Um lobisomem no Icapara

Martha Eugênia de Alencar provou do pão que o diabo amassou, quem na vila já se esqueceu da tardinha em que a donzela dançou com o demônio? Ninguém esqueceu, e digo mais, foi devido ao fato do “Coisa Ruim” tira-la para dançar que a menina moça passou a ser hostilizada pelas outras donzelas com chistes nada amigáveis; marmita do capeta, queridinha de satanás, e por aí vai…

Martha era uma garota normal, meio bobinha, uma menina caiçara criada na beira do mangue como tantas outras icaparanas, o que a diferenciava das demais donzelas era a sua contagiante alegria, sua vontade de viver, seu lindo sorriso e sua humildade no trato com os mais velhos…

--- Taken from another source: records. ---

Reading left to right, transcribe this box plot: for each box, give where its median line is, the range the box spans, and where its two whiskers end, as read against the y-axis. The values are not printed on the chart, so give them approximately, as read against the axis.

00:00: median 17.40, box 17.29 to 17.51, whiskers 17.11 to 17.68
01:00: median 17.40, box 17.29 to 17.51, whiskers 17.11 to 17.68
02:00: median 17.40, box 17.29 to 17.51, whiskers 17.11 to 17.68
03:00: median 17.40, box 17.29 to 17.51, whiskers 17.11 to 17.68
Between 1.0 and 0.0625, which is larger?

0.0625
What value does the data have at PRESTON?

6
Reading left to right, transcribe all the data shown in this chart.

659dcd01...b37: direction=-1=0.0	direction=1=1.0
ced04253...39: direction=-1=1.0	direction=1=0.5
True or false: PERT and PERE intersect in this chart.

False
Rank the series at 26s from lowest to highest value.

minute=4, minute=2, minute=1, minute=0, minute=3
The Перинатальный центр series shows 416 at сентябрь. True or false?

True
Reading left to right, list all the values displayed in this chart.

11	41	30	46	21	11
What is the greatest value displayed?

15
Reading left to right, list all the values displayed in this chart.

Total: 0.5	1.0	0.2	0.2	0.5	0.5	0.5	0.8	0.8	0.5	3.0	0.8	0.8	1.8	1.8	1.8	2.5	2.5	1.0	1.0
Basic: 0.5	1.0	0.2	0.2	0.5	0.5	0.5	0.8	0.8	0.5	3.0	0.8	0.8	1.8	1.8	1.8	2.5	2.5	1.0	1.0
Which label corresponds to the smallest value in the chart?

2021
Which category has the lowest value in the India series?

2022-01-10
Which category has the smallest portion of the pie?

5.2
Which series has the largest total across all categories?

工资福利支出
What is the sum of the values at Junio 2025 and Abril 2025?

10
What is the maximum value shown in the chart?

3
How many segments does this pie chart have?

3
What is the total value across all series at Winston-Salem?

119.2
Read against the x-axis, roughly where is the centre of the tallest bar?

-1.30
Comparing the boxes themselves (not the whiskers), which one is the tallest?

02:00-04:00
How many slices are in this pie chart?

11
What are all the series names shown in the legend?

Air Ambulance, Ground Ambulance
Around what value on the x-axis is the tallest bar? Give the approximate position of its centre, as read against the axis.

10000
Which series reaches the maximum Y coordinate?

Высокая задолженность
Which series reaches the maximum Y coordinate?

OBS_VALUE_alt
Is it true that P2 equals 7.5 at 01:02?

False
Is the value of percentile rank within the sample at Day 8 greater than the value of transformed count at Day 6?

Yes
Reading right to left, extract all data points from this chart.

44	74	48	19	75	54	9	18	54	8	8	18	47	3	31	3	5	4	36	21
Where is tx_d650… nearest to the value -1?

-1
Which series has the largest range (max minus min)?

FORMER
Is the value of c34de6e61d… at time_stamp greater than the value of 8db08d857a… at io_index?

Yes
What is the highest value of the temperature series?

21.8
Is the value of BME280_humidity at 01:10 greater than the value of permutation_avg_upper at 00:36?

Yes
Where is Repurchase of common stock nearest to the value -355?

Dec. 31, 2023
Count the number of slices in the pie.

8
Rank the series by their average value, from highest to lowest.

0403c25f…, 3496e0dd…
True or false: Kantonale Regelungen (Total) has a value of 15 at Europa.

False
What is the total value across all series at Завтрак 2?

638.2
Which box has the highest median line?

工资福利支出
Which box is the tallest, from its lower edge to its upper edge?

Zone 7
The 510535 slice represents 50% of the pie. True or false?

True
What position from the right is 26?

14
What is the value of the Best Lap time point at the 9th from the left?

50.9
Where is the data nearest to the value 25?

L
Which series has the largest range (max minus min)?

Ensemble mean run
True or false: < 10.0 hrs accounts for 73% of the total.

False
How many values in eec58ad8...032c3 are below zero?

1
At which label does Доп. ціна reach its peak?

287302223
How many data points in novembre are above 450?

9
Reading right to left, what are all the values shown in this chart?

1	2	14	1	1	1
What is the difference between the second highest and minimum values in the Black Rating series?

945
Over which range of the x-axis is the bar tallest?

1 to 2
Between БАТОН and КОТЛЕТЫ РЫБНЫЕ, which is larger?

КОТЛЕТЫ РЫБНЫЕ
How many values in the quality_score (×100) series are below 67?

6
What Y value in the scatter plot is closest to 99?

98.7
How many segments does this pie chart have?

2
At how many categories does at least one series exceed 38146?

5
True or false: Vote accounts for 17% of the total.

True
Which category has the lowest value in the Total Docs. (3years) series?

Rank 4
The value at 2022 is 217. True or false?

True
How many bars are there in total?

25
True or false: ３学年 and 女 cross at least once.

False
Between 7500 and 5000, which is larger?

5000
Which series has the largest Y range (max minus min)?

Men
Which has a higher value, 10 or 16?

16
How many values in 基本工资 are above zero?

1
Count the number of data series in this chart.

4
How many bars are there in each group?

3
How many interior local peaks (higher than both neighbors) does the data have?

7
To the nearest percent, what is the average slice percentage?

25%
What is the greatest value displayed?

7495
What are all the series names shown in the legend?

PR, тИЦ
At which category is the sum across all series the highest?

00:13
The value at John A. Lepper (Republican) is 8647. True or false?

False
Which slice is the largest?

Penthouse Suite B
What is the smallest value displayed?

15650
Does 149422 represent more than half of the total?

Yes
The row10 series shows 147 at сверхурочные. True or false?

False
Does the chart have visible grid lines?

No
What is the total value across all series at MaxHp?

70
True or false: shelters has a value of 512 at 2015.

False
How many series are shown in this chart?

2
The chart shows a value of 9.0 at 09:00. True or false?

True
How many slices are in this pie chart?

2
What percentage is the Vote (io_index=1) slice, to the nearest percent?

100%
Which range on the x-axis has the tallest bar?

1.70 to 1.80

Na vila, devido a sua constante brejeirice era chamada de Marthinha Serelepe, mas isso foi antes da famosa dança com o diabo… O estranho é que ninguém se tocou de que a guria não teve a mínima culpa no enrosco, estava no lugar certo, mas na hora errada, só isso…

Poderia ter sido Betinha Francesa, Orlandina Negrão, ou Thayana Guaiamu, talvez Priscila Nunes, ou qualquer outra garota de sua idade, mas o diabo cismou foi com ela, e assim a donzela ficou marcada perante a sociedade… A doce Marthinha Serelepe apagou o facho e passou a ser Marthinha, a triste…

Martha estava se preparando para desaparecer do bairro de Icapara, pensava em embarcar num dos muitos navios que ancoravam no porto de Iguape, e seguir viagem para um lugar distante e desconhecido, talvez Cananéia, ou Paranaguá…

Nesse meio tempo entre o guardar dinheiro para a passagem e a escolha do roteiro para a longa viagem, ela conheceu Ditinho Mamangava, um dos muitos marinheiros que perambulavam pelas ruas de Iguape, e algo muito interessante aconteceu, amor a primeira vista…

Ditinho se mudou de mala e cuia para o Icapara, montou uma peixaria, e foi o primeiro pescador a salgar um peixinho bem comum na região, um peixe de nome Manjuba… Foi o maior sucesso, todos os cozinheiros dos navios queriam ter em sua despensa Manjuba salgada, um produto que não se deteriorava, era durável e gostoso…

Após as núpcias Ditinho Mamangava revelou à Marthinha Serelepe a sua sina; ele era um lobisomem, um ser que devia manter em segredo seu negro fado… Martha Eugênia de Alencar contou ao amado o quanto sofrera por ter dançado com o diabo, e a marca com que a sociedade a presenteou, e que se não fosse por ele, Benedito Euclides do Prado, conhecido como Ditinho Mamangava, ela já estaria para lá de Cananéia… Nunca ninguém desconfiou, mas Ditinho Mamangava foi um dos primeiros lobisomens do Icapara.